Clearly your post doesn't demonstrate the sheer hatred that Reanimated feels (your rant comes off more whiney) but it's still pretty funny when you follow it with your sig.

bapenguin
06-15-2006, 04:37 AM
Good job Liq. I REALLY like the formatting on this interview. It makes a pleasure to read.

[Jez]
06-15-2006, 04:45 AM
Thanks for that, it was an intresting read.... its a DAMN shame nothing in the style of the thief games are planned

Draft
06-15-2006, 05:13 AM
And then his sig:



Clearly your post doesn't demonstrate the sheer hatred that Reanimated feels (your rant comes off more whiney) but it's still pretty funny when you follow it with your sig.Just ignore Borys when he gets like this. He's worse than any console fanboy.

EvilBob46
06-15-2006, 05:56 AM
From the interview, it seems he really hates Harvey Smith and isn't closed to talk about that

How did you figure that out? I think it sounded more sincere than sarcastic, but I don't know the ION Storm situation.

Evil_SPanKY
06-15-2006, 08:04 AM
Excellent read. While I did enjow T3, and somewhat DX:IW (after massive amounts of tweaks), they both were far cries of what they could have been without the "consoling" of them.

KNOTE
06-15-2006, 01:20 PM
From the interview, it seems he really hates Harvey Smith and isn't closed to talk about that

Most unlikely, considering that Harvey Smith is also on the EA Spielberg team.

Good interview, keep em coming! I love these candid talks with developers. Also, Borys, I agree with you. The last 2 Ion Storm games should have been two different skus... just a terrible decision that ended up destroying the studio. So sad because Thief and Deus Ex were two of the more promising and original worlds/concepts out there. Their failure no doubt led to Eidos collapsing and being acquired by SCI.

kathode
06-15-2006, 02:48 PM
Harvey Smith works at Midway, not EA.

LogainAblar
06-15-2006, 02:54 PM
Just ignore Borys when he gets like this. He's worse than any console fanboy.

Noted for future reference.

Sadly, he does have a point, though life certainly does go on.

Liquidize105
06-15-2006, 04:42 PM
I'm beat, dead tired.

I'll post the 2nd part during peak hours tomorrow, folks.

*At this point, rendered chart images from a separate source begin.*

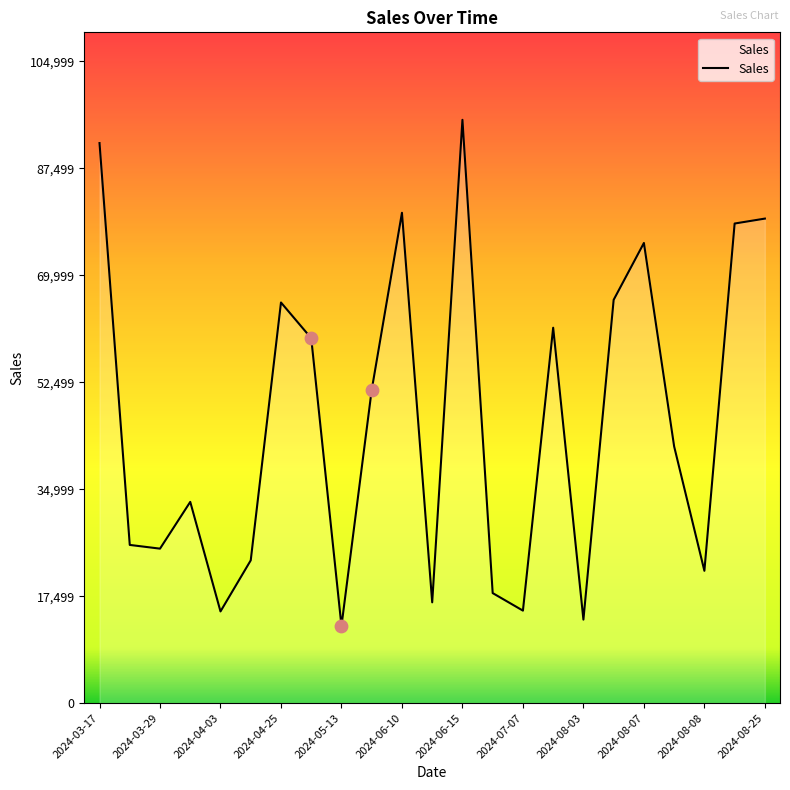

What is the minimum value shown in the chart?

12620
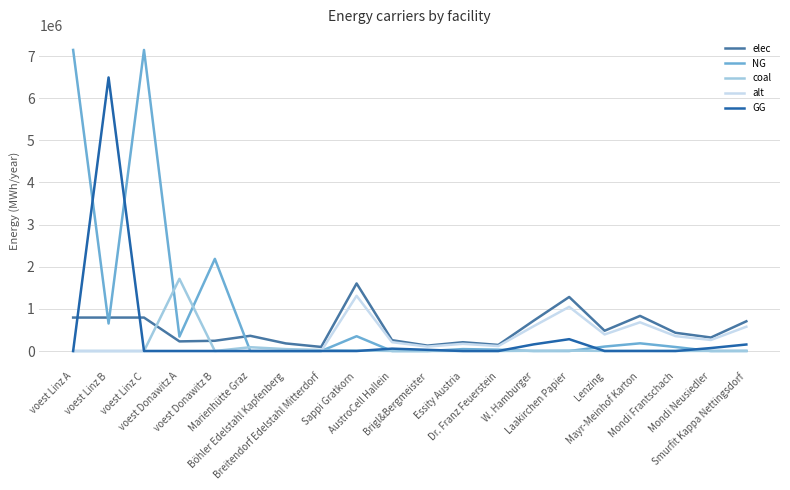

Is it true that NG equals -4164515.0 at Brigl&Bergmeister?

False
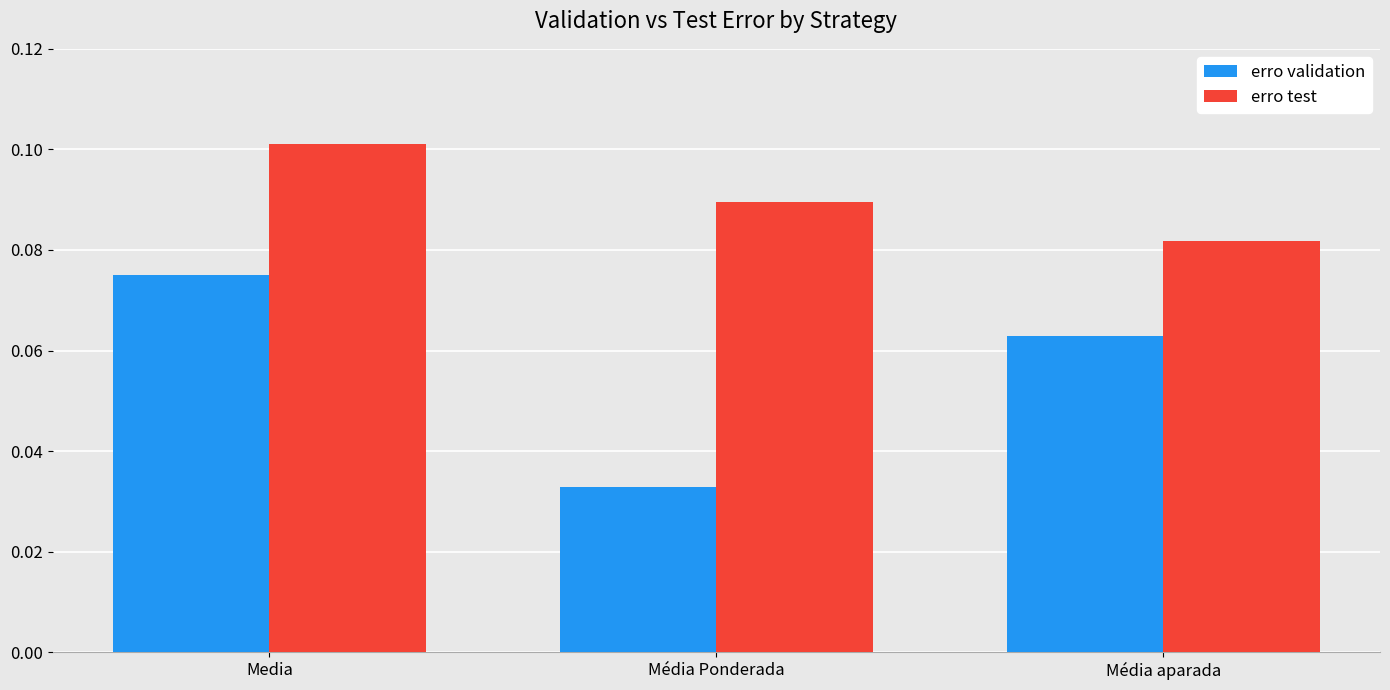

Is the value of erro test at Média Ponderada greater than the value of erro validation at Média Ponderada?

Yes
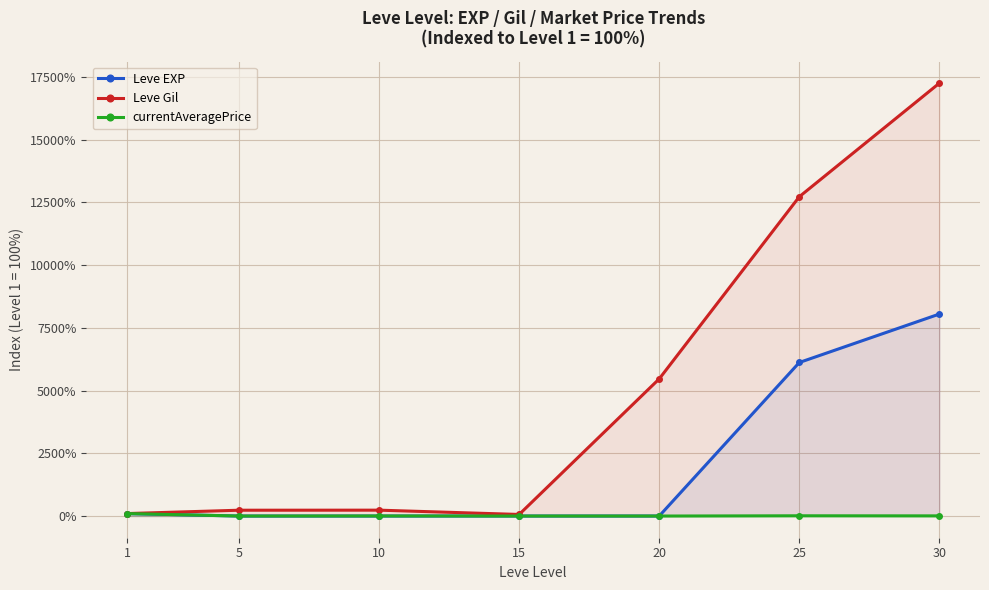

What is the value of the Leve Gil point at the 1st from the left?

100.0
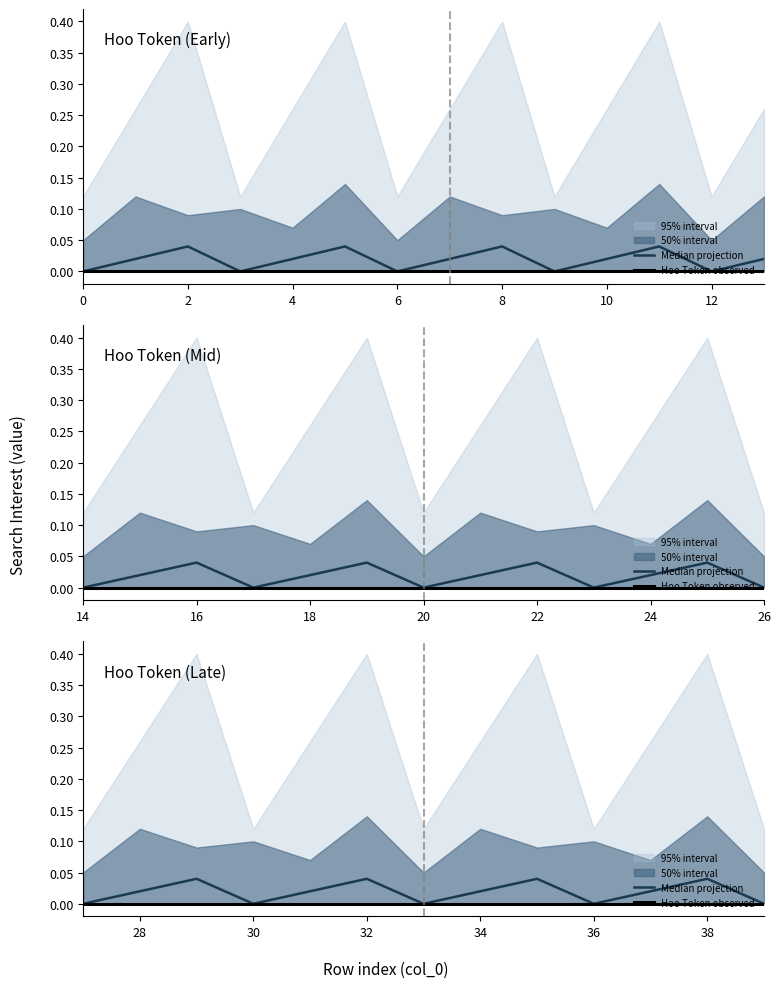

Rank the series by their average value, from highest to lowest.

Median projection, Hoo Token observed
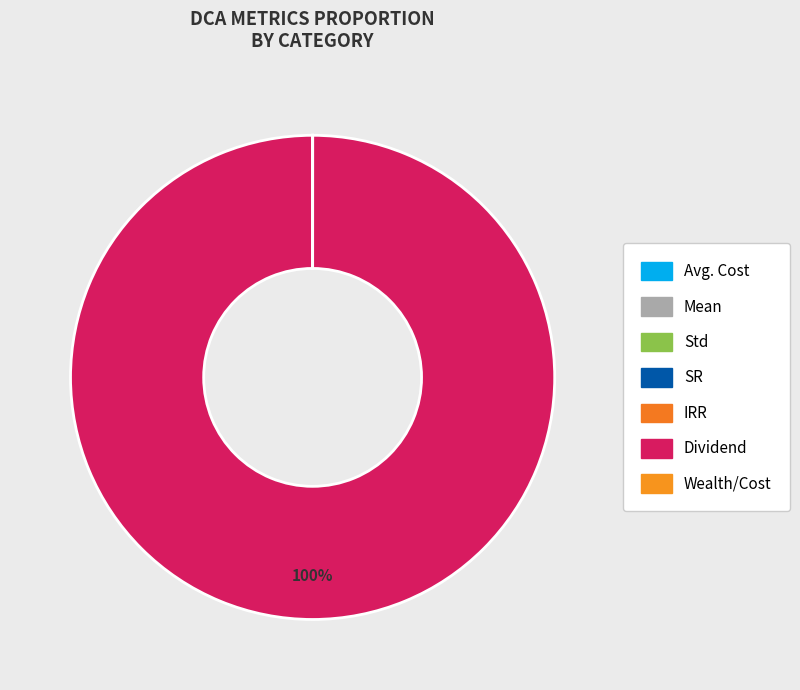

How many slices are in this pie chart?

7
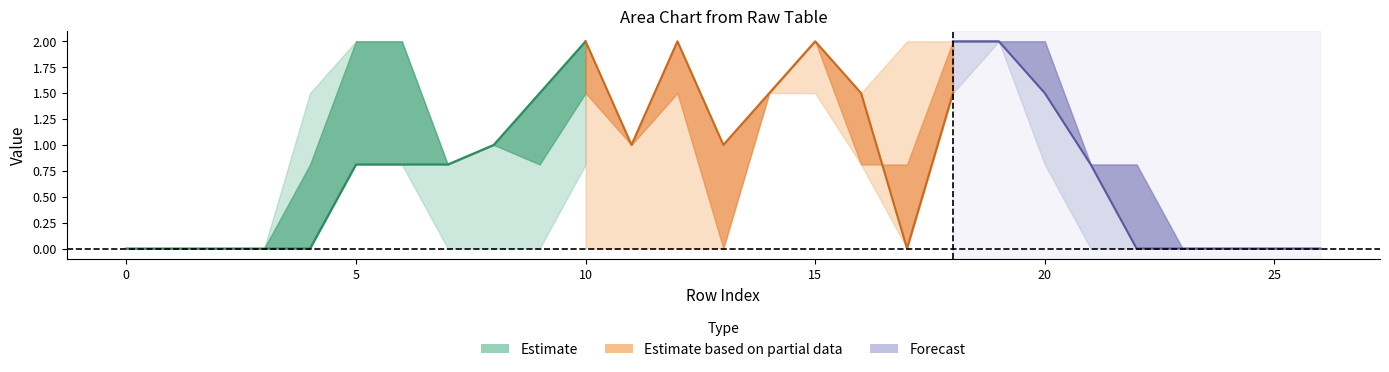

Which has a higher value, 12 or 10?

10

And I got a special update up my sleeves for next week. It's related.

Liquidize105
06-16-2006, 07:29 PM
I'm delaying it again, sorry guys.

This next part of the interview is just so good that I just have to get some clarification on certain things.

Draft
06-16-2006, 07:33 PM
Cocktease bump. Lame total.

Liquidize105
06-16-2006, 07:44 PM
Cynical as ever, Draft.

Draft
06-16-2006, 07:50 PM
dont post again w/o 2nd half plzthx.

mightbe
06-16-2006, 09:03 PM
Bwargh! Mightbe need 2nd half!

KNOTE
06-17-2006, 12:40 AM
Harvey Smith works at Midway, not EA.

Ah yes, thanks for the correction. Doug Church is the guy I was thinking of.

Nikells
06-17-2006, 01:07 AM
']Thanks for that, it was an intresting read.... its a DAMN shame nothing in the style of the thief games are planned
Assassins creed?

Spigot
06-17-2006, 06:10 AM
Assassins creed?
I thought Assassin's Creed was more of an action/Hitman type game than a Thief style sneaker.